The name of that game was Road Riot.
The Future of XY There is something different about XY. Perhaps it is because an object is completely drawn before moving on to the next one, while in a raster game objects are drawn in pieces at different times on different scan lines.
It may simply be nostalgia; the old memory of when XY games had so much better resolution than their raster brethren.
And, since there haven't been any new XY games in 16 years, we may associate XY games with that period of our lives.
Some people are interested in XY games the same way other people are interested in old radios.

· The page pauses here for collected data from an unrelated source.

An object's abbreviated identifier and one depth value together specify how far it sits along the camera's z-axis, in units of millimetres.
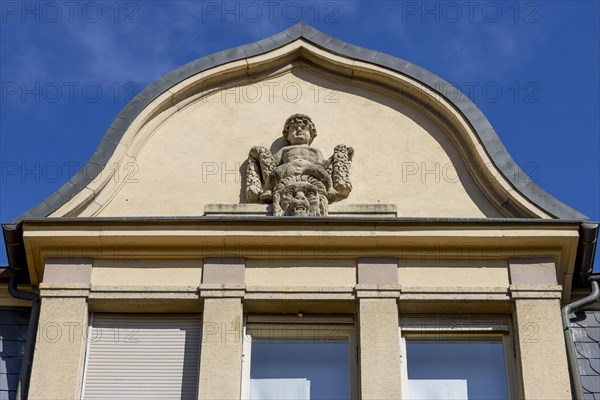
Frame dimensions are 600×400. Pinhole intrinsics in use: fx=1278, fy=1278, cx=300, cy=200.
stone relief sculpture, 12602
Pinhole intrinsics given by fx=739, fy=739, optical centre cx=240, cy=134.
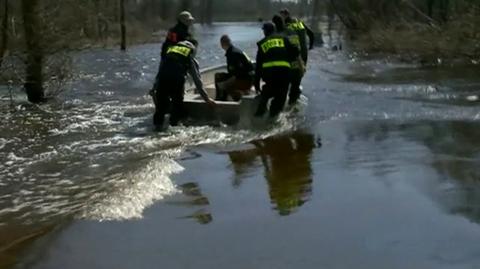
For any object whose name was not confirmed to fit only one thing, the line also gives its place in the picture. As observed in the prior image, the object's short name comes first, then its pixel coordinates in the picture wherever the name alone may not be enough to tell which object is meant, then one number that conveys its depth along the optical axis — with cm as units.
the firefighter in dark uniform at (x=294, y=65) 1236
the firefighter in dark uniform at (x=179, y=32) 1205
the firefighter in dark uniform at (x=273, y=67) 1195
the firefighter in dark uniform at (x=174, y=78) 1191
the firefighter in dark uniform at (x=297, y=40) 1332
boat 1227
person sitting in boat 1321
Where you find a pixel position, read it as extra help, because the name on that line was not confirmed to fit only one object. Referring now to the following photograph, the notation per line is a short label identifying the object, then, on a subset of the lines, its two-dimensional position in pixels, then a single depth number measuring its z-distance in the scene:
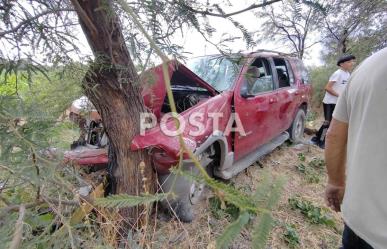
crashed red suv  2.67
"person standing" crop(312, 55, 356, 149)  5.53
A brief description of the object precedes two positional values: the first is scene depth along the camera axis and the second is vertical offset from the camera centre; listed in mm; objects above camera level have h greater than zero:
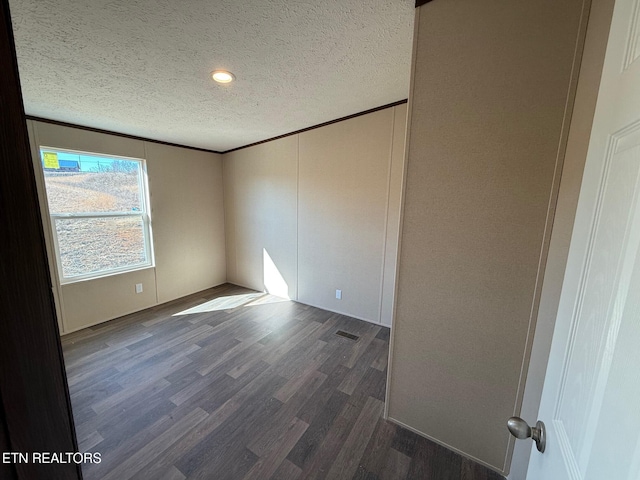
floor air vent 2758 -1457
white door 365 -165
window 2615 -121
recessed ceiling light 1730 +951
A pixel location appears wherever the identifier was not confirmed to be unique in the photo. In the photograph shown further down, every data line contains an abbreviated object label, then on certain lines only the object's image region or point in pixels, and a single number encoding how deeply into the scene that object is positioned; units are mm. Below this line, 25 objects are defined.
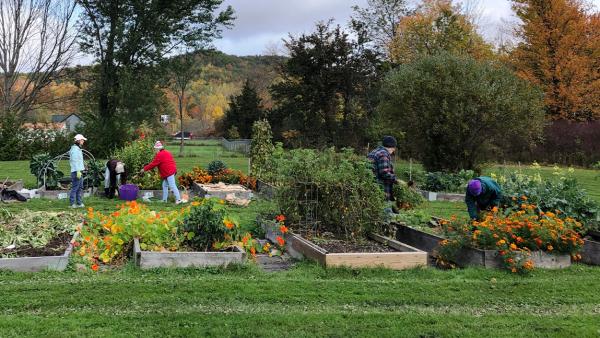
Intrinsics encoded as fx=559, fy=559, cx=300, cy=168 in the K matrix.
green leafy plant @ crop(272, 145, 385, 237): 7691
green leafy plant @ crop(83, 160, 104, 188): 13648
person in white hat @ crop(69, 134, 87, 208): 11289
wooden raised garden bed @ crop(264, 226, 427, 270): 6352
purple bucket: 12656
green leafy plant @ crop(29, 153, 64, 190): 13530
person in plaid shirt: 8973
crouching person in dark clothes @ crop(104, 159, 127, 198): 12953
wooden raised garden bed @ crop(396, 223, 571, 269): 6660
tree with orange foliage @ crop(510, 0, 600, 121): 32906
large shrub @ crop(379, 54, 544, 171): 17594
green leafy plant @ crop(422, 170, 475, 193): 14555
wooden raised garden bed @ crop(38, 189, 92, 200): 13000
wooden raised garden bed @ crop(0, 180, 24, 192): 13242
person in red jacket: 12258
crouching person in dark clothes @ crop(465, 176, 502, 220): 7816
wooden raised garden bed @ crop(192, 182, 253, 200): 12797
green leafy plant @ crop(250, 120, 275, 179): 15883
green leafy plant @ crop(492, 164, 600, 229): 7977
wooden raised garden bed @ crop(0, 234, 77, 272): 5910
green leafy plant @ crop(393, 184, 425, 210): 9633
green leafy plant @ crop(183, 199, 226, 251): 6637
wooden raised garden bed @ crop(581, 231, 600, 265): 7220
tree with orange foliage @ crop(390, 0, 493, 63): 37938
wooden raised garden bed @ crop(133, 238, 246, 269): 6133
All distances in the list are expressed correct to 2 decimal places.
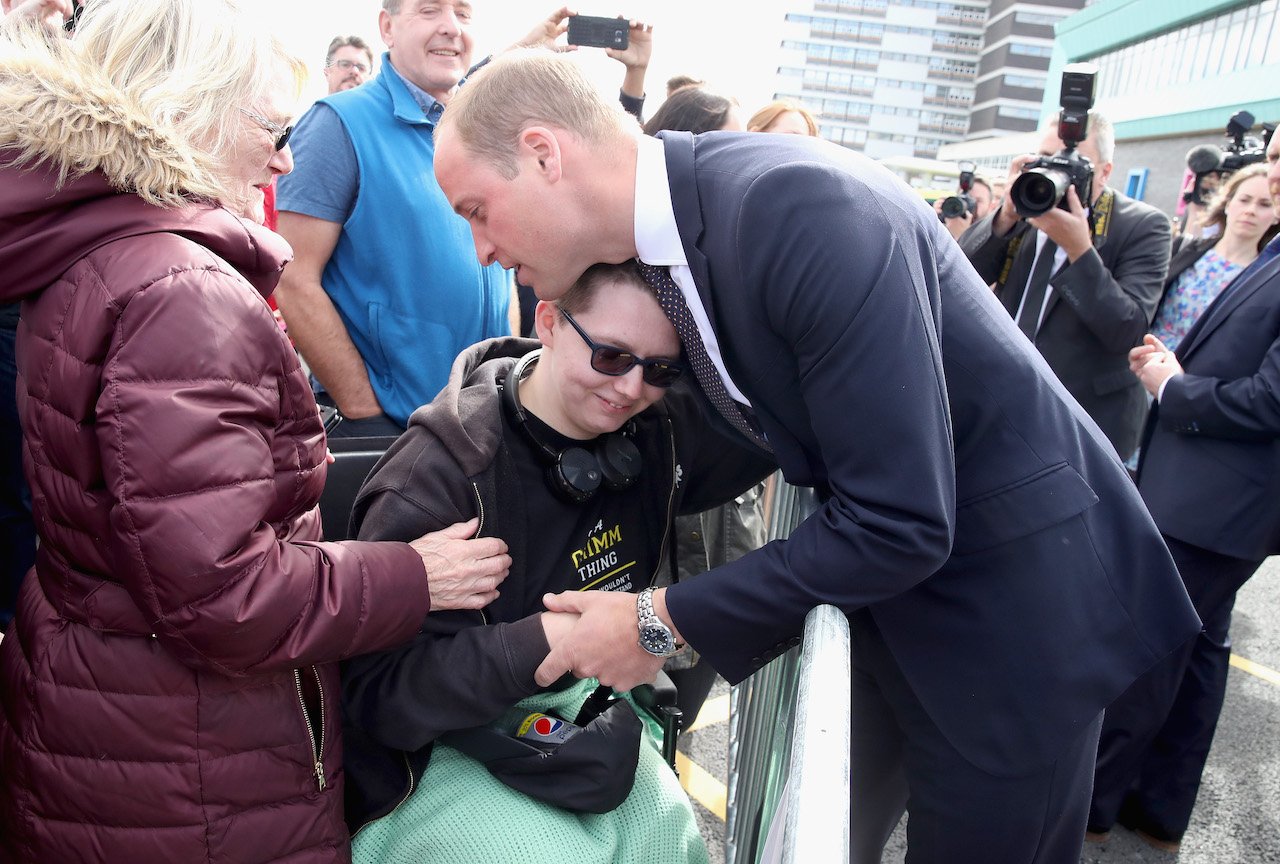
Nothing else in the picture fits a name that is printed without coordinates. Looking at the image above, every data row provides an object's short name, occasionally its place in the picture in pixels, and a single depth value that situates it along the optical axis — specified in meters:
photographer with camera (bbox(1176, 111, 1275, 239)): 5.58
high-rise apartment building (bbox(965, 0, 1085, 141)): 86.75
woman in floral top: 3.95
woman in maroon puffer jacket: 1.29
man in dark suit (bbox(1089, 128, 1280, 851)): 2.79
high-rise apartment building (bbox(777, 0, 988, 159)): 99.12
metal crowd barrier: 0.86
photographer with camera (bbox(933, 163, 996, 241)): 5.93
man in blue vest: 2.90
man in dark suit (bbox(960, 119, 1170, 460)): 3.55
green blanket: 1.67
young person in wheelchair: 1.71
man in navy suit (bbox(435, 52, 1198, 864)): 1.31
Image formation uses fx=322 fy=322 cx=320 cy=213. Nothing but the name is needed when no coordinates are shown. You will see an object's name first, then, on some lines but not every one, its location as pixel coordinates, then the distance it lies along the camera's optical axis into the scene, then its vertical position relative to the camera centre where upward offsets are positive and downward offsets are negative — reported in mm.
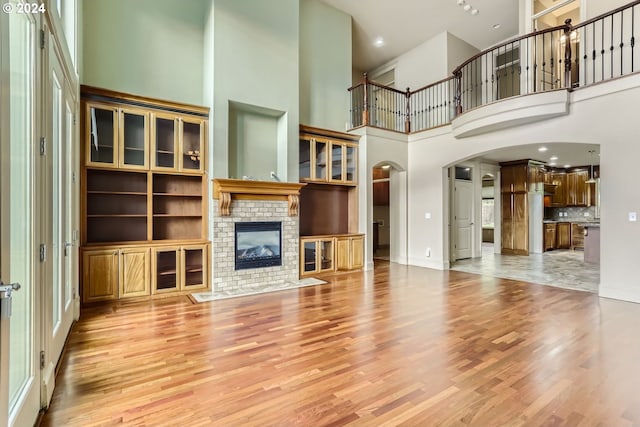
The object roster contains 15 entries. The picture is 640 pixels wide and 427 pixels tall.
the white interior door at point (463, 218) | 8438 -159
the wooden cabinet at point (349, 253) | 6664 -855
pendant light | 9343 +939
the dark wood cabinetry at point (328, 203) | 6418 +192
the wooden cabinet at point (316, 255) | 6207 -852
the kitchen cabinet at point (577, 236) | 10352 -777
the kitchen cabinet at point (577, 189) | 10344 +749
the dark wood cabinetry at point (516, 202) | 9219 +303
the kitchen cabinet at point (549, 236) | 9782 -748
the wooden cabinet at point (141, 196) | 4516 +253
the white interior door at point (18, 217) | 1423 -24
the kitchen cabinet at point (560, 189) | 10664 +771
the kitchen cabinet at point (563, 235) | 10336 -746
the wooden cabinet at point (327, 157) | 6469 +1163
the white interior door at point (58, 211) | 2229 +10
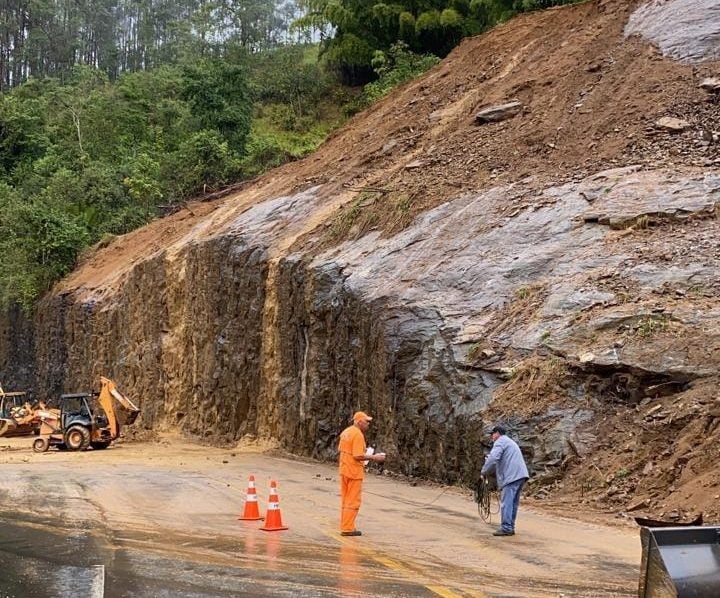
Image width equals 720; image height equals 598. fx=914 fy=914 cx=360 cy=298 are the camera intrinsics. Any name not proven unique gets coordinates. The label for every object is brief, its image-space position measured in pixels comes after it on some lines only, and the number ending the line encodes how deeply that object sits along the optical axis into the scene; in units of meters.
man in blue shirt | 10.77
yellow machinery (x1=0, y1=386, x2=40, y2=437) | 31.48
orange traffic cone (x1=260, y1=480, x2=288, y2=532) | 11.15
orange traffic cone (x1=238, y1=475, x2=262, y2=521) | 12.06
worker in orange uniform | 10.78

Some people are purists; they would rather have a non-working old radio than use a few modern parts to get it going.
Some people are perfectly happy with a modern replication; they are in love with the idea of an old radio. Either way is fine. The nice thing about a hobby is that you don't have to justify it.
There are several possibilities for someone wanting to continue the development of XY technology.
1. Put the entire State Machine Vector Generator into a Field-Programmable Gate Array (FPGA). FPGAs are now large enough that you could probably include the vector memory as well. The downside is that FPGAs that are large enough to do this are available only in Surface-Mount Devices (SMDs) which require multi-layer PC Boards with solder masks. In prototype quantities these boards are several times more expensive than two-layer boards with no solder mash. SMDs also require specialized soldering equipment, which is also expensive. Finally, large FPGAs tend to operate only at 3.3 Volts, so that if it is necessary to interface them to 5 Volt circutry, some kind of level translation is necessary.
2. Before I ended TomCat, the next thing I was going to try was to replace the State Machine Vector Generator with a TMS32010 DSP. Today, there are much more advanced DSPs available such as the ADSP-2186 from Analog Device (www.analog.com). The ADSP-2186 is a fast (33 MHz) DSP with enough RAM memory on-chip to do the whole thing. All you need is the analog back end. It's even a 5 Volt part. One of the downsides is that it is an SMD part, The other downside is that Analog Devices has not make it easy to interface to other devices to it (like latches). Although the buses are brought out to the outside world, the signals are very fast and the address and data setup and hold times are difficult to work with.
3. Replace the entire State Machine Vector Generator with a Pentium-class PC. Just put the back-end circuitry (and a vector timer) on a PCI (or AGP) card. You would probably have to run DOS or Linux. Windows would be difficult to work with and might be too slow.
The back end I was referring to could be the one that ended up in TomCat, shown in Figure 28.
It could also be an updated version of the Digital Vector Generator. The AD561 was a 4 MHz DAC. Today, you can easily get a 30 MHz DAC. (Of course, you would need an equally fast Sample-and-Hold.)
A third alternative is something I have not completely worked out. Each axis has two DACs, two analog multipliers, an adder, and a Ramp. Referring to Figure 29, as the Ramp goes from 0 to 1 Volt, the 1-Ramp goes from 1 to 0 Volts, causing VOUT to smoothly transition between position X2 and position X1.
We start at position X2 when Ramp = 0 and 1-Ramp = 1. When the Ramp reaches 1, 1-Ramp will have reached 0, so we will have arrived at position X1. At this point we can change X2 for the next end point. We reverse the Ramp so when it reaches 0, we will end up at the new position X2.